There are five boxes in a row. There is robot in any one of these five boxes. Every morning I can open and check a box (one only). In the night, the robot moves to an adjacent box. It is compulsory that he moves. I need a method to ensure that I can catch the robot within ten days. How to do so?
I think 6 tries are enough.
For example: 2,3,4,4,3,2
The diagram (time goes down) shows, in blue, the posible displacements of the robot, the yellow dots are the (failed) tries, the red lines the impossible displacements, the red dot the impossible positions.

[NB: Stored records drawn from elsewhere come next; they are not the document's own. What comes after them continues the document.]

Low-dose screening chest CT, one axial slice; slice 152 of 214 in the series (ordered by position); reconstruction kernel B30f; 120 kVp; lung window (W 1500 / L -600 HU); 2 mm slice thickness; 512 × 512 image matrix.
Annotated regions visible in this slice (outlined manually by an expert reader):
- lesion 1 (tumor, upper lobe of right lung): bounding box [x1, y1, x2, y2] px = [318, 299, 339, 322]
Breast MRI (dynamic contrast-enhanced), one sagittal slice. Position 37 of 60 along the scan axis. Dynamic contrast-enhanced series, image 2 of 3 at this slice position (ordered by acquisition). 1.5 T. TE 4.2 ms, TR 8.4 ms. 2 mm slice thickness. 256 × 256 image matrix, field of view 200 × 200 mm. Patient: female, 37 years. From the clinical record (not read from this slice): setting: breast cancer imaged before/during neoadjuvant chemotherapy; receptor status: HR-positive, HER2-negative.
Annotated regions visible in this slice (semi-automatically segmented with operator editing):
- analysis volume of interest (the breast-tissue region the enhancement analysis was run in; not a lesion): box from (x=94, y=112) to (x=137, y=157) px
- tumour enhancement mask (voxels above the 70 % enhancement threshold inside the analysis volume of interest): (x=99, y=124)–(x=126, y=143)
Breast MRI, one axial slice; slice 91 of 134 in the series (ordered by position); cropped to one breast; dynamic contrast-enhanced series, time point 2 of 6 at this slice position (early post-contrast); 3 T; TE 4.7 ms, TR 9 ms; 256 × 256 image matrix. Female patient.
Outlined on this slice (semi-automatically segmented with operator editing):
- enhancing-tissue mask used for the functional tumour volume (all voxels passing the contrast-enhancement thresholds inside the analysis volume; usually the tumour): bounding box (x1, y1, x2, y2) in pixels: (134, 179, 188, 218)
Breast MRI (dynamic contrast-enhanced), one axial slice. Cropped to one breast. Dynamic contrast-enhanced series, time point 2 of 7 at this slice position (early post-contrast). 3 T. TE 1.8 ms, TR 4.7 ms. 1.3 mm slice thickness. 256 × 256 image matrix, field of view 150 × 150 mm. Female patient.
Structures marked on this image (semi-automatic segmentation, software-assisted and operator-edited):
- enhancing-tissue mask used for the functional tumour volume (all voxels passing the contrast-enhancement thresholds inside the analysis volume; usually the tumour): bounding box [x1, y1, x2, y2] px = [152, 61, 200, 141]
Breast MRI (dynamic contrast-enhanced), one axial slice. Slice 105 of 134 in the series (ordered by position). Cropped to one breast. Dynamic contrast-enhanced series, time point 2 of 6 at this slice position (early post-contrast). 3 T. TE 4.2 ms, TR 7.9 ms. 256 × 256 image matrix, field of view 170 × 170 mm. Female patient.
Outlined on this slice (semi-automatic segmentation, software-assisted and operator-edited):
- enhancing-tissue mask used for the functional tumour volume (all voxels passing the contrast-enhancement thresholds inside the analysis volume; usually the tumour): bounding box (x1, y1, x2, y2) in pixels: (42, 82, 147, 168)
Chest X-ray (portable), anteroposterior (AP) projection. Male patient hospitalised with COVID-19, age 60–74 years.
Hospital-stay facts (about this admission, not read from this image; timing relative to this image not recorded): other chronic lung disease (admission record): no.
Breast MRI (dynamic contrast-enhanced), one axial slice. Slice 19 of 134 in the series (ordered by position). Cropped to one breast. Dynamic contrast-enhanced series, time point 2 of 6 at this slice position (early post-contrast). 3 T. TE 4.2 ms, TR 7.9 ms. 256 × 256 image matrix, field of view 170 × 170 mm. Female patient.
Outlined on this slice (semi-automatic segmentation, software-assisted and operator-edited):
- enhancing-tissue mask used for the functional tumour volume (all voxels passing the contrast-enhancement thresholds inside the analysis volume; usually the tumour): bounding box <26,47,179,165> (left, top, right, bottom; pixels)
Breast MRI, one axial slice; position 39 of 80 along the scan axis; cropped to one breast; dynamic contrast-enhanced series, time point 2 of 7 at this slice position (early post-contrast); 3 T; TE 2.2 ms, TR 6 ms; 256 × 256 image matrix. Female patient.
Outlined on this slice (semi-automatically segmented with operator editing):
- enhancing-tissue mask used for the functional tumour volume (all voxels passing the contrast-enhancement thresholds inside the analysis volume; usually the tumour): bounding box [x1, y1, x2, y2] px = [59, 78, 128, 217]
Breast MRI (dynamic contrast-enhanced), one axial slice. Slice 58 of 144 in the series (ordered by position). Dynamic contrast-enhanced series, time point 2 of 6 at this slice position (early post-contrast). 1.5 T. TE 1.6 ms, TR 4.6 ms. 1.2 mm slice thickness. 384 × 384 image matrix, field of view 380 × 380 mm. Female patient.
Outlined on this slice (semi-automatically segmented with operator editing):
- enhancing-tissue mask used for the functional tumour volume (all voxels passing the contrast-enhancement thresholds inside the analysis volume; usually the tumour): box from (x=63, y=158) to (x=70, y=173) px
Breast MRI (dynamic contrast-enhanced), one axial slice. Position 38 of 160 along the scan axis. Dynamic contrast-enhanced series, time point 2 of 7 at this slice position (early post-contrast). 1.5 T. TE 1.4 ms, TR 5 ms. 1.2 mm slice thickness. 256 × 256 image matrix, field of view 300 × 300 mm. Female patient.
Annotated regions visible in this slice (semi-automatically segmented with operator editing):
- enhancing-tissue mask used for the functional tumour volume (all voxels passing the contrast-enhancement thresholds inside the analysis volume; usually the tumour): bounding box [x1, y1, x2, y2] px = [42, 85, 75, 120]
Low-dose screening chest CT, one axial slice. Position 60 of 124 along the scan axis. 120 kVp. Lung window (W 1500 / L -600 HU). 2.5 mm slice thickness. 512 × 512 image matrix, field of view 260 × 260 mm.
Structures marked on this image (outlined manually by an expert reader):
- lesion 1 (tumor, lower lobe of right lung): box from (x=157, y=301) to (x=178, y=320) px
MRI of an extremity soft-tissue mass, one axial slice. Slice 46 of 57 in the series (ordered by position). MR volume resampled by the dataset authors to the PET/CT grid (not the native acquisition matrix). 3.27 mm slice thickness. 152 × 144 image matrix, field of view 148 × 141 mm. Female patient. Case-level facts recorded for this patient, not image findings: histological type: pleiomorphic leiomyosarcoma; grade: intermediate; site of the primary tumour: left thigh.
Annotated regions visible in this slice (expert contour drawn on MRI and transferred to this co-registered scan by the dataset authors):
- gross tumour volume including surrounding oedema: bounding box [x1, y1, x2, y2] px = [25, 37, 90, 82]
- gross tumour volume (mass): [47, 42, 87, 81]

Another possible try (perhaps more elegant): 2 3 4 2 3 4
In general: if we have N boxes (N odd) we make a first sweep 2, 3 ... N-1. If we didn't find it, the it's moving with opposite parity. We try again the same sweep (or the mirrored) and we find it in $2 \times (N-2)$ tries (worst case).
Added: The two strategies [2 3 4 2 3 4] and [2 3 4 4 3 2] are equivalent for odd N. But the later works also for even N.
Here's a possible solution. The best way to solve these things is just trying, i think.
Check the boxes in this order: 1,2,3,4,5. If you haven't met the robot yet, the robot must have started in box 2 or 4.
Proof: Suppose he started in box one, then you would have found him the first day.
Suppose it started in box 3, then it moved to 4, then to 5, then to 4, where you find it the forth day.
Suppose it started in box 5. It moves to 4, to 5, to 4, and you find it.
After these 5 days (nights), the robot has again moved to an odd box: 1, 3 or 5. So, check boxes 1,2,3,4,5 again. you will meet the robot, because of the same reason as you didn't met it during the first five days.